Nos encontramos transitando el período del año en el que siempre se habla -o se escribe en este caso- sobre lecturas pasatistas. Así, al costado del sillón de hierro oxidado ubicado en la galería, pernota la consabida novela rosa, la policial, de misterio, o la investigación periodística del momento. Una búsqueda de novedades para la evasión a los problemas cotidianos que el habitante de nuestra ciudad bien puede detener unas horas y hurgar entre las estanterías de pequeños comercios del ramo o puestos de usados. Allí, convalidando al viejo apotegma que dice que a una necesidad le asiste un derecho, el lector paciente podrá acoger entre sus manos a los clásicos de la literatura universal, y si lo prodiga la fortuna, encontrarse con un libro del español José Martínez Ruiz, más conocido con el seudónimo de Azorín.

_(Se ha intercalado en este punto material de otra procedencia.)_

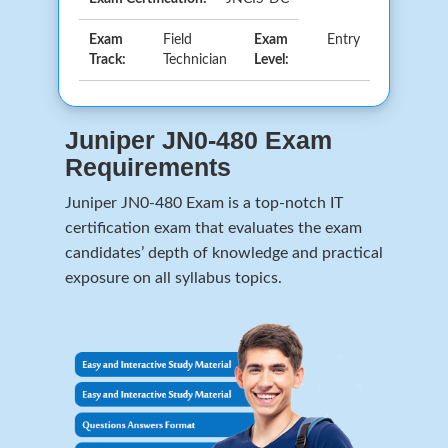
Exam
Field
Exam
Entry
Track:
Technician
Level:
Juniper JN0-480 Exam
Requirements
Juniper JN0-480 Exam is a top-notch IT
certification exam that evaluates the exam
candidates’ depth of knowledge and practical
exposure on all syllabus topics.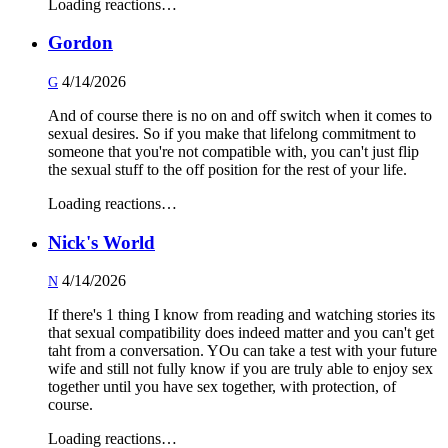
Loading reactions…
Gordon
4/14/2026
G
And of course there is no on and off switch when it comes to
sexual desires. So if you make that lifelong commitment to
someone that you're not compatible with, you can't just flip
the sexual stuff to the off position for the rest of your life.
Loading reactions…
Nick's World
4/14/2026
N
If there's 1 thing I know from reading and watching stories its
that sexual compatibility does indeed matter and you can't get
taht from a conversation. YOu can take a test with your future
wife and still not fully know if you are truly able to enjoy sex
together until you have sex together, with protection, of
course.
Loading reactions…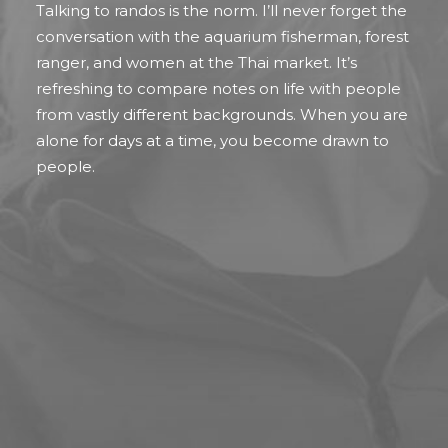
Talking to randos is the norm. I’ll never forget the
conversation with the aquarium fisherman, forest
ranger, and women at the Thai market. It’s
refreshing to compare notes on life with people
from vastly different backgrounds. When you are
alone for days at a time, you become drawn to
people.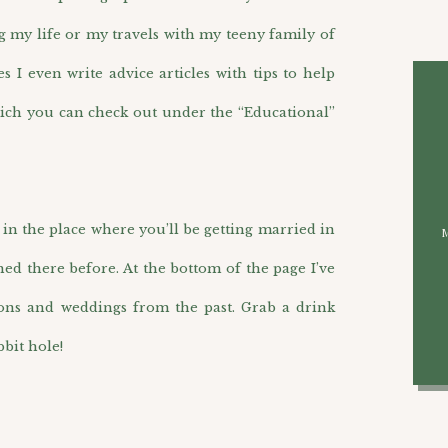
g my life or my travels with my teeny family of
I even write advice articles with tips to help
ich you can check out under the “Educational”
n the place where you’ll be getting married in
hed there before. At the bottom of the page I’ve
ions and weddings from the past. Grab a drink
bit hole!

Este genial prosista nació en Alicante en el año 1873. Perteneció de manera plena a lo que los españoles denominaron como “la Generación del 98”, un grupo de intelectuales cuyo mayor mérito consistió en haber renovado el pensamiento y la vida de su país. Sus líneas eran claras, tanto es así que al preguntarle Guillermo de Torre -crítico literario español y cuñado de Borges- sobre si le había costado escribir le respondió: “Escribir no, limar sí”. Precisamente el producido de la batalla por la limpidez del estilo, fue su mejor legado para las generaciones posteriores, en las que hoy se enrolan, entre otros, el madrileño Javier Marías, o hasta la mismísima Rosa Montero, vastamente leídos en nuestro país.

La vieja editorial Losada, en su Biblioteca Clásica y Contemporánea inscribe muchos de los títulos de este verdadero maestro de la prosa. Si no creen la afirmación, deleitémonos con un pasaje del libro Los pueblos: “…La hora viva, exultante, del pueblecillo en el que el insigne hombre habitaba, era ésta de los primeros albores matutinos. La edificación se asienta en las laderas de un montecillo que remata en un peñón ingente, agudo, enrojecido por los siglos, coronado por un castillejo morisco; un riachuelo contornea la montaña; ancha zona de umbríos huertos destaca en sus orillas. Y las casas, agazapadas entre el peñasco y la arboleda, vueltas de espaldas a los huertos, abren sobre la verdura sus largas solanas con toscas barandillas de madera, o muestran, a través del boscaje, los negros cuadros de sus ventanas misteriosas”.

Ante semejante monumento literario, pido al lector, en este caso del diario, tenga a bien no comparar, no sería justo. Solo vuelva en este verano tórrido y raro, a Azorín, el hombre de las pinceladas claras y leves. No se arrepentirá.